Felony disenfranchisement is centered at the heart of our legal system, even appearing in the Fourteenth Amendment. Ironically enough, the very bill with the Equal Protection Clause that presented former slaves with citizenship also denied people one of the fundamental rights that came with it. Section 2 refuses the right to vote for “participation in rebellion or other crime,” a technicality exploited by the opposition for years. In the 1974 court case Richardson v. Ramirez, the US Supreme Court used this escape clause to declare the laws that barred convicted criminals from voting to be constitutional. 

However, it seems like California has come a long way from these discriminatory laws. Taina Vargas-Edmond, a co-founder of Initiate Justice and executive chair in the Yes on Prop 17 campaign called the proposition a “victory for democracy and justice. For far too long, black and brown Californians have been excluded from our democracy. Today, California voters definitively righted a historic wrong.” Additionally, studies have shown that the restoration of voting rights and civic participation directly correlates with lower rates of repeated offenses and helps reintegrate former prisoners back into their communities. 

There seems to be a growing revolutionary campaign happening throughout the country, with other states like Iowa and Louisiana recently revoking many of the previous restrictions placed on convicts. The Black Lives Matter movement has also increased visibility on the predatory nature of America’s mass incarceration system towards marginalized communities of color. Moreover, Kamala Harris, the new Vice-President Elect and the first woman of color in such a position, was a vocal supporter of Proposition 17. As this becomes a more hot topic issue in the current political climate, civil rights advocates everywhere are wondering: will America see a larger reformist movement within its Criminal Justice policies as quickly as in the next decade?

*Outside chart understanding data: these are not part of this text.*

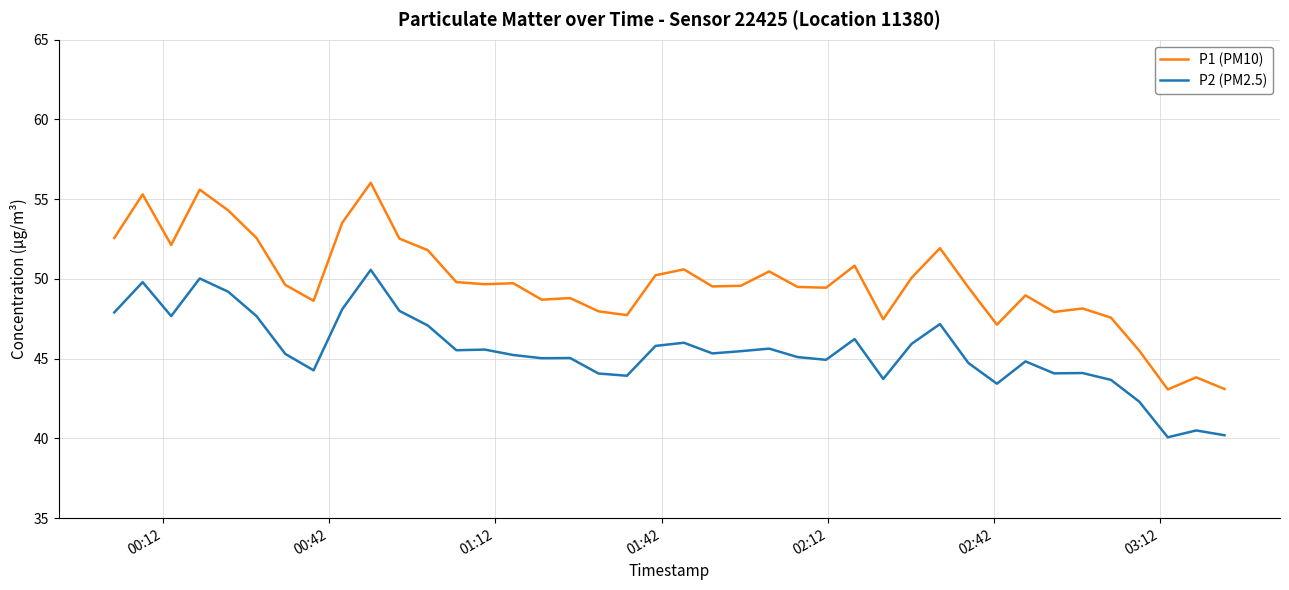

Which series has the largest total across all categories?

P1 (PM10)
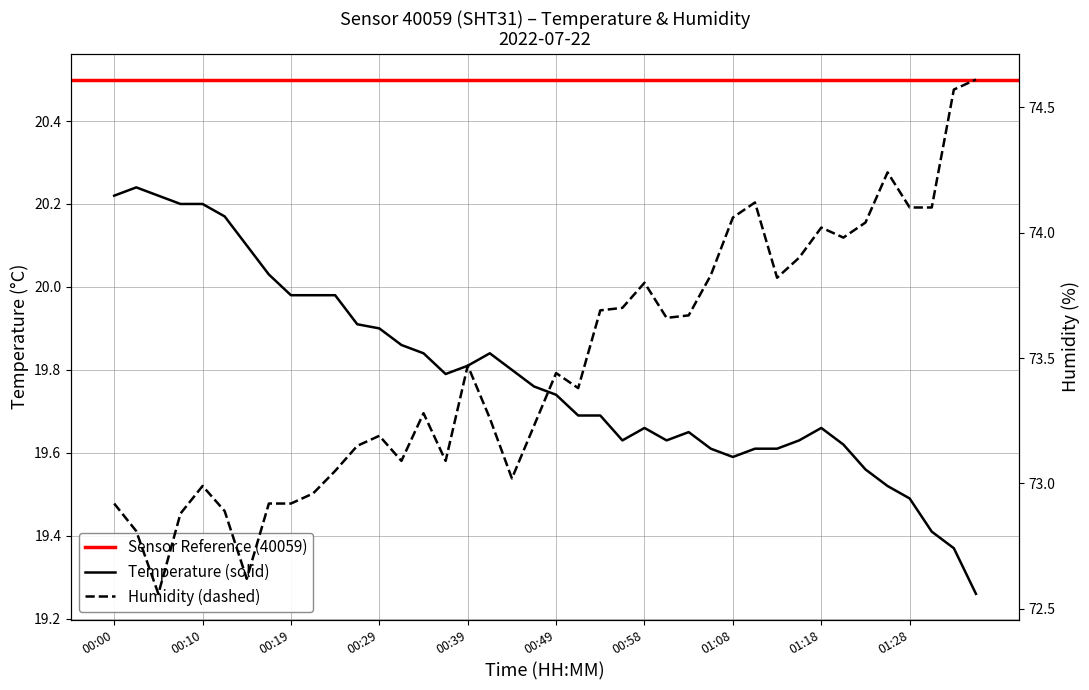

The value of temperature at 01:06 is 7.2. True or false?

False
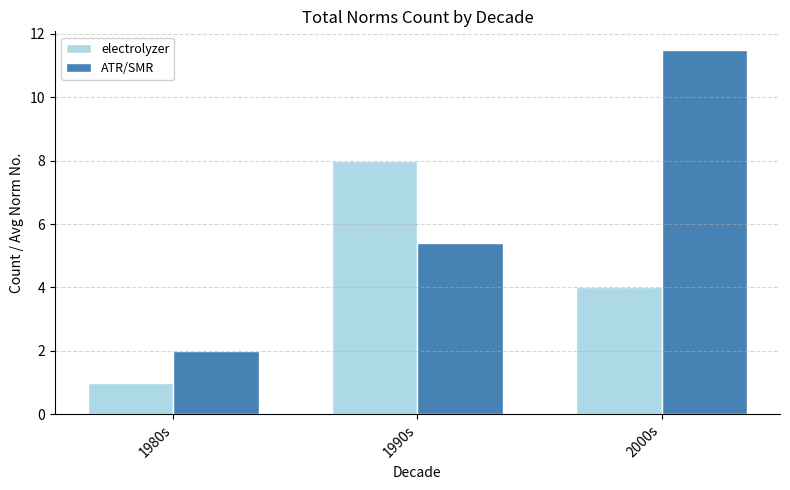

Which series has the widest spread of values?

ATR/SMR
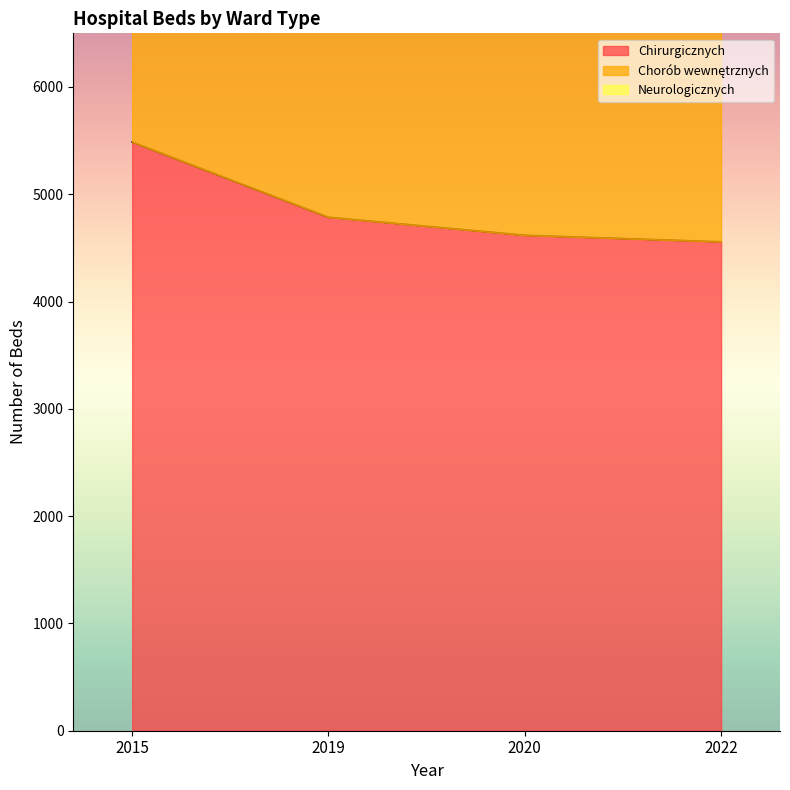

Reading right to left, list all the values displayed in this chart.

Chirurgicznych: 2022=4557	2020=4618	2019=4786	2015=5487
Chorób wewnętrznych: 2022=6981	2020=7417	2019=7601	2015=8916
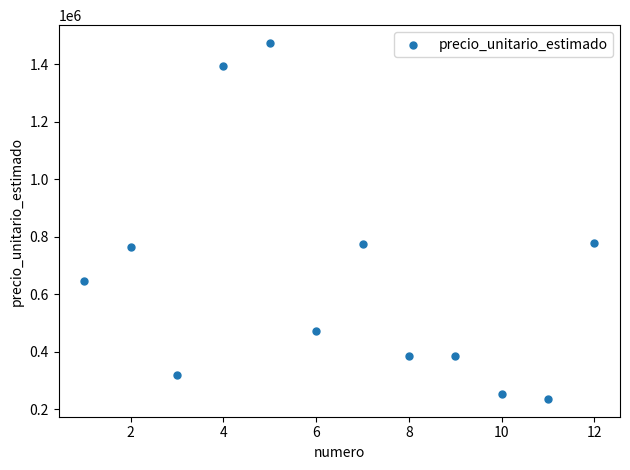

What is the average X value?

6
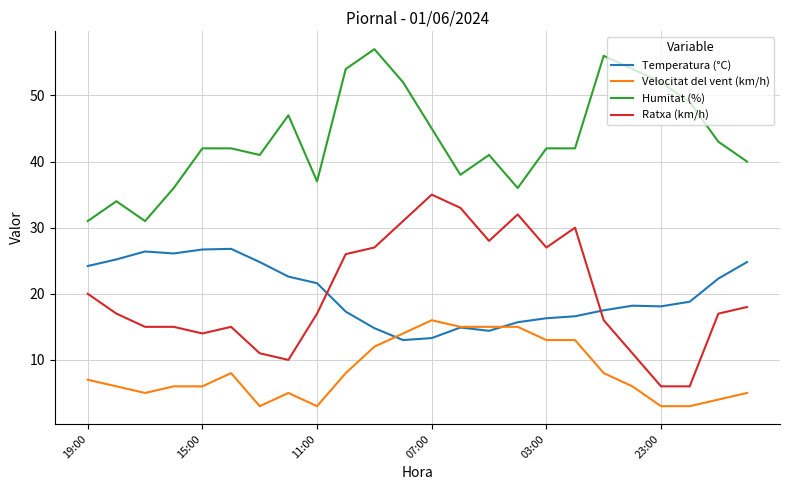

Which series has the largest total across all categories?

Humitat (%)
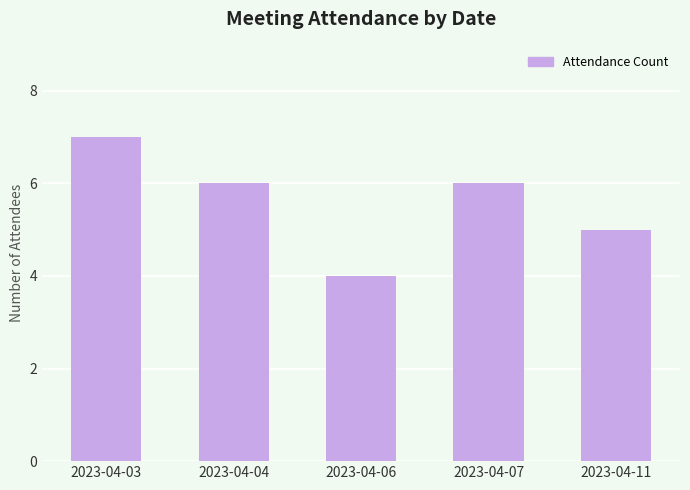

What is the sum of the values at 2023-04-06 and 2023-04-03?

11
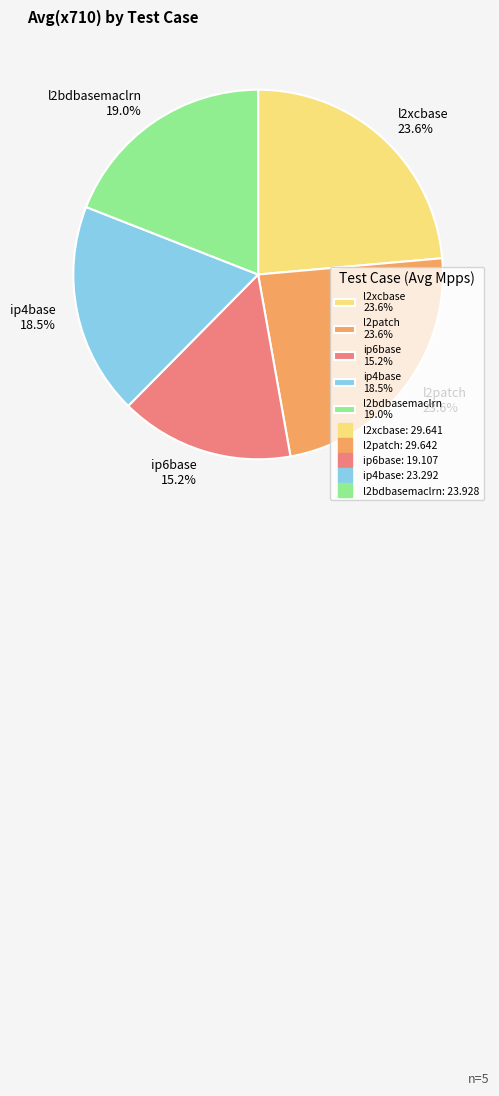

What percentage do l2bdbasemaclrn 19.0% and l2xcbase 23.6% together represent?

42.6%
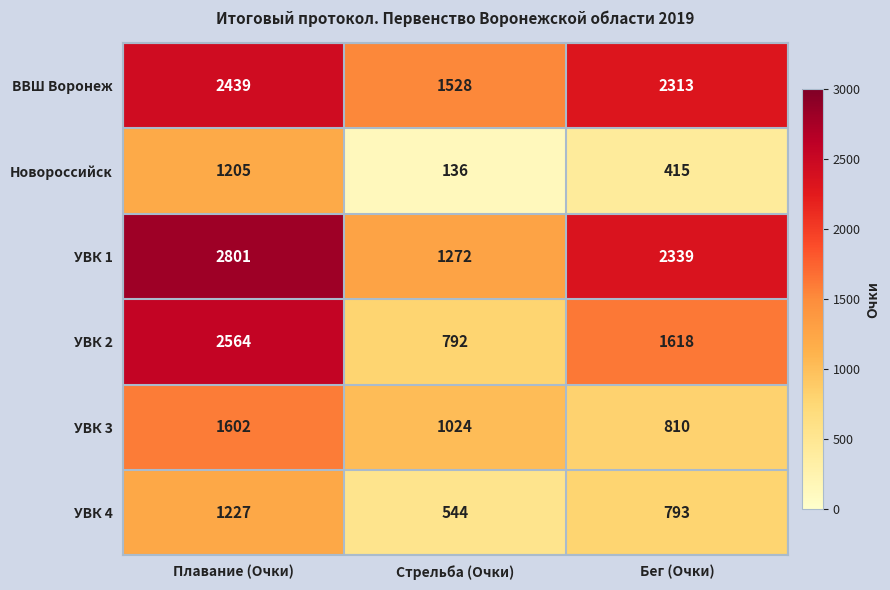

Reading left to right, extract all data points from this chart.

ВВШ Воронеж: Плавание (Очки)=2439	Стрельба (Очки)=1528	Бег (Очки)=2313
Новороссийск: Плавание (Очки)=1205	Стрельба (Очки)=136	Бег (Очки)=415
УВК 1: Плавание (Очки)=2801	Стрельба (Очки)=1272	Бег (Очки)=2339
УВК 2: Плавание (Очки)=2564	Стрельба (Очки)=792	Бег (Очки)=1618
УВК 3: Плавание (Очки)=1602	Стрельба (Очки)=1024	Бег (Очки)=810
УВК 4: Плавание (Очки)=1227	Стрельба (Очки)=544	Бег (Очки)=793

Participating in the democratic process is often taught to children as one of the most important responsibilities a citizen of the United States has. Yet it seems that in some parts of the country, as soon as an American steps foot into a jail cell, they are no longer considered a citizen. America prides itself on being a free, fair, and inclusive democracy, but is it too presumptuous to call ourselves this while millions of citizens are denied the right to vote because of a criminal justice system inherently biased towards the color of their skin?